## Task to carry out
Which lines in the records below contain the word "linecap"? Copy each one out.

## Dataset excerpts
★ ★ ★ ★

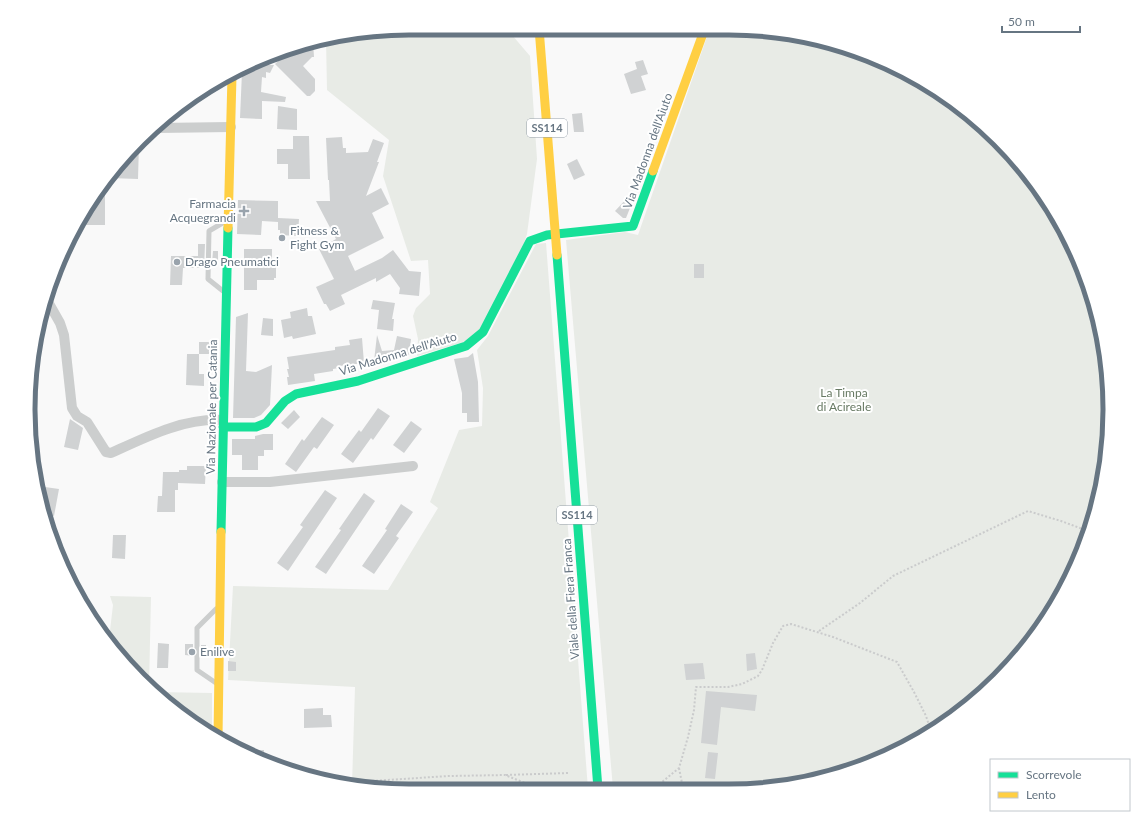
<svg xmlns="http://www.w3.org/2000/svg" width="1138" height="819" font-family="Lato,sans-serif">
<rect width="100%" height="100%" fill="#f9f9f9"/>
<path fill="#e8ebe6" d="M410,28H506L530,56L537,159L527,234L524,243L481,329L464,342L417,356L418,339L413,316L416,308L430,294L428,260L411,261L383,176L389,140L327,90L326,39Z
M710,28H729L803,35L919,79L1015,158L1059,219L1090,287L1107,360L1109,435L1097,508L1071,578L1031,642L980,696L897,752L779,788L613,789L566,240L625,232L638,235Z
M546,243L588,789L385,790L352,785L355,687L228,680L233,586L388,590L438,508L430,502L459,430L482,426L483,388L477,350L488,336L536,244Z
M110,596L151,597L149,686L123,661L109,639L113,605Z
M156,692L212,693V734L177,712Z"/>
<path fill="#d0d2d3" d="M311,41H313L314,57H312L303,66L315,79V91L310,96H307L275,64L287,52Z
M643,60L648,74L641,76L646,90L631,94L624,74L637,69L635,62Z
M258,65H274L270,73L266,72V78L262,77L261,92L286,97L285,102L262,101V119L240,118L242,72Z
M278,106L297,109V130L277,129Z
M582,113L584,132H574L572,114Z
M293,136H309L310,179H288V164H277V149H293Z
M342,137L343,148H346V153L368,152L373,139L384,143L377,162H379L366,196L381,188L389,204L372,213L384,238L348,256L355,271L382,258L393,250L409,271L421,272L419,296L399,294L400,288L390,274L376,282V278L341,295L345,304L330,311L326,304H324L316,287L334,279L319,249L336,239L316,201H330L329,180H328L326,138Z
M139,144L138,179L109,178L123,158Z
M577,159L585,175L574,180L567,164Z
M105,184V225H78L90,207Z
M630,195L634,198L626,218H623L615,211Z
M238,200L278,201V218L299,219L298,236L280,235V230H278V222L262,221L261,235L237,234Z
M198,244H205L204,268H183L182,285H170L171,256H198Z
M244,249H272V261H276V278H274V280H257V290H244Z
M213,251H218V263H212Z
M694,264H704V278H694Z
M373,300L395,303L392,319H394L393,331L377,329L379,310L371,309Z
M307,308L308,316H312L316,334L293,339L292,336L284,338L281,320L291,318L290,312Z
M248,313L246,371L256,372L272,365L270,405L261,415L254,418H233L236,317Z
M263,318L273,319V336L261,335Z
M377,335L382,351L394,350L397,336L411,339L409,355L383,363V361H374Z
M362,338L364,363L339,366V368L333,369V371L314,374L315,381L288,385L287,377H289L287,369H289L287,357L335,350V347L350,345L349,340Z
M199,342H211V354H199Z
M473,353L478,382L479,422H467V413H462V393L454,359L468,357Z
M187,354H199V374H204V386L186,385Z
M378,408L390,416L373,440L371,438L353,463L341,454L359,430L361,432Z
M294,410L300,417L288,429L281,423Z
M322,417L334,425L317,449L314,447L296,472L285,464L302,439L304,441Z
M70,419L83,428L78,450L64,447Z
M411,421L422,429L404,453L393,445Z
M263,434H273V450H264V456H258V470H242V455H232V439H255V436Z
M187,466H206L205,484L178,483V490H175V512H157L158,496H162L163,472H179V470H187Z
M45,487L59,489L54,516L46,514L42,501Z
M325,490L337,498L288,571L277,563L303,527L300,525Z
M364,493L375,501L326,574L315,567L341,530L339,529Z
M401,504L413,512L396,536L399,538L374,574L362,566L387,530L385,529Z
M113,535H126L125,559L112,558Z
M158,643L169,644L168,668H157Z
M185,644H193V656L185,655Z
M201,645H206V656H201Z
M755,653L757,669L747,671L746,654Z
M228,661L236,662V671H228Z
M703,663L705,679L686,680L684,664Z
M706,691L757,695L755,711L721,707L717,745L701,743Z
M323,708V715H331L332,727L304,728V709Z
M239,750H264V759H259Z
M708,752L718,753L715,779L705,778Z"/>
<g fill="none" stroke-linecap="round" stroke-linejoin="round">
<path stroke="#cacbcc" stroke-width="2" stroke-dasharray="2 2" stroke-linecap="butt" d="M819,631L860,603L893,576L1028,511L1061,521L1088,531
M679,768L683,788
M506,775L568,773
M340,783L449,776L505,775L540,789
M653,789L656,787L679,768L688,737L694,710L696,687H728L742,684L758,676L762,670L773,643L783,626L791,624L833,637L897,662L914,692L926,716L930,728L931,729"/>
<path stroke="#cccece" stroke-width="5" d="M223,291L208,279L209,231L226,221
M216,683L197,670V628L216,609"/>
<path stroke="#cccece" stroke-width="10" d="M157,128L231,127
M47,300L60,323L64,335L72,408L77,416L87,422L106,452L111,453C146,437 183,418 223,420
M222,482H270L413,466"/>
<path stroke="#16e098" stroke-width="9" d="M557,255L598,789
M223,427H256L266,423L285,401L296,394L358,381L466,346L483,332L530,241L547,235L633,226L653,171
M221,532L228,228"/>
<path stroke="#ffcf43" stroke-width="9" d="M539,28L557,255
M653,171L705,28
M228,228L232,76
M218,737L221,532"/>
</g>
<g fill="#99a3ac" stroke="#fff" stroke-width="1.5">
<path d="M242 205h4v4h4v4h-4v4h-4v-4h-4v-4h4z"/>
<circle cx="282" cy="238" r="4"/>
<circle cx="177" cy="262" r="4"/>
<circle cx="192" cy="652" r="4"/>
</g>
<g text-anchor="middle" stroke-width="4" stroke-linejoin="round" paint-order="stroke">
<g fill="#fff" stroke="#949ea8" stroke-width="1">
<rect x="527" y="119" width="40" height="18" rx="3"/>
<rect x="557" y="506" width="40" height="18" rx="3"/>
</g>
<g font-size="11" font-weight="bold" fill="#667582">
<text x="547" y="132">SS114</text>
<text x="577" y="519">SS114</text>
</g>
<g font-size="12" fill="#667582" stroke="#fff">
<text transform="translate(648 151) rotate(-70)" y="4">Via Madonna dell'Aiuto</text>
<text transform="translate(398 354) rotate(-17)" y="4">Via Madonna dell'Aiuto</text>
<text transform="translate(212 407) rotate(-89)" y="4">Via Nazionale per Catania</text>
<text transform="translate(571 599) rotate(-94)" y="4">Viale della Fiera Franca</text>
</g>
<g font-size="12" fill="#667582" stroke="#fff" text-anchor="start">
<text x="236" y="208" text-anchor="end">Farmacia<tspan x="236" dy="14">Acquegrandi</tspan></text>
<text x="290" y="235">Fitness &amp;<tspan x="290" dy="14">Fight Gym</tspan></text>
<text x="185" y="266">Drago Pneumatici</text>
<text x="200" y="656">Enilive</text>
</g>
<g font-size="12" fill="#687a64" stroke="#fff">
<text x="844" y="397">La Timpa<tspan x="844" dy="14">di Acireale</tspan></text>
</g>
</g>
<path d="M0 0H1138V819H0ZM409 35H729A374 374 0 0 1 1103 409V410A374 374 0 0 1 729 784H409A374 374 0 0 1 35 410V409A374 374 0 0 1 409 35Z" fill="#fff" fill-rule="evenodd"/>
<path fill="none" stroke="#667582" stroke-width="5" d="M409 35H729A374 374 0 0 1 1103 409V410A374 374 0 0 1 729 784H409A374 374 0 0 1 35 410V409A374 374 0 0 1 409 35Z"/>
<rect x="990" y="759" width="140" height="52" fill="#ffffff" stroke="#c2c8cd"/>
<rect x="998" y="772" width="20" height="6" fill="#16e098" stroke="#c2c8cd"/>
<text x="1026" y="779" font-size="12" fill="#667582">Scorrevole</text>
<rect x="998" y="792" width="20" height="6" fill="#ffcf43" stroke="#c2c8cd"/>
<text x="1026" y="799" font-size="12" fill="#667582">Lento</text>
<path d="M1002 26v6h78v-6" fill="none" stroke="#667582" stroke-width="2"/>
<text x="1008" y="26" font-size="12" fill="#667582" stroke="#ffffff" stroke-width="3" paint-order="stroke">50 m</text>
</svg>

★ ★ ★ ★

## Output
<g fill="none" stroke-linecap="round" stroke-linejoin="round">
<path stroke="#cacbcc" stroke-width="2" stroke-dasharray="2 2" stroke-linecap="butt" d="M819,631L860,603L893,576L1028,511L1061,521L1088,531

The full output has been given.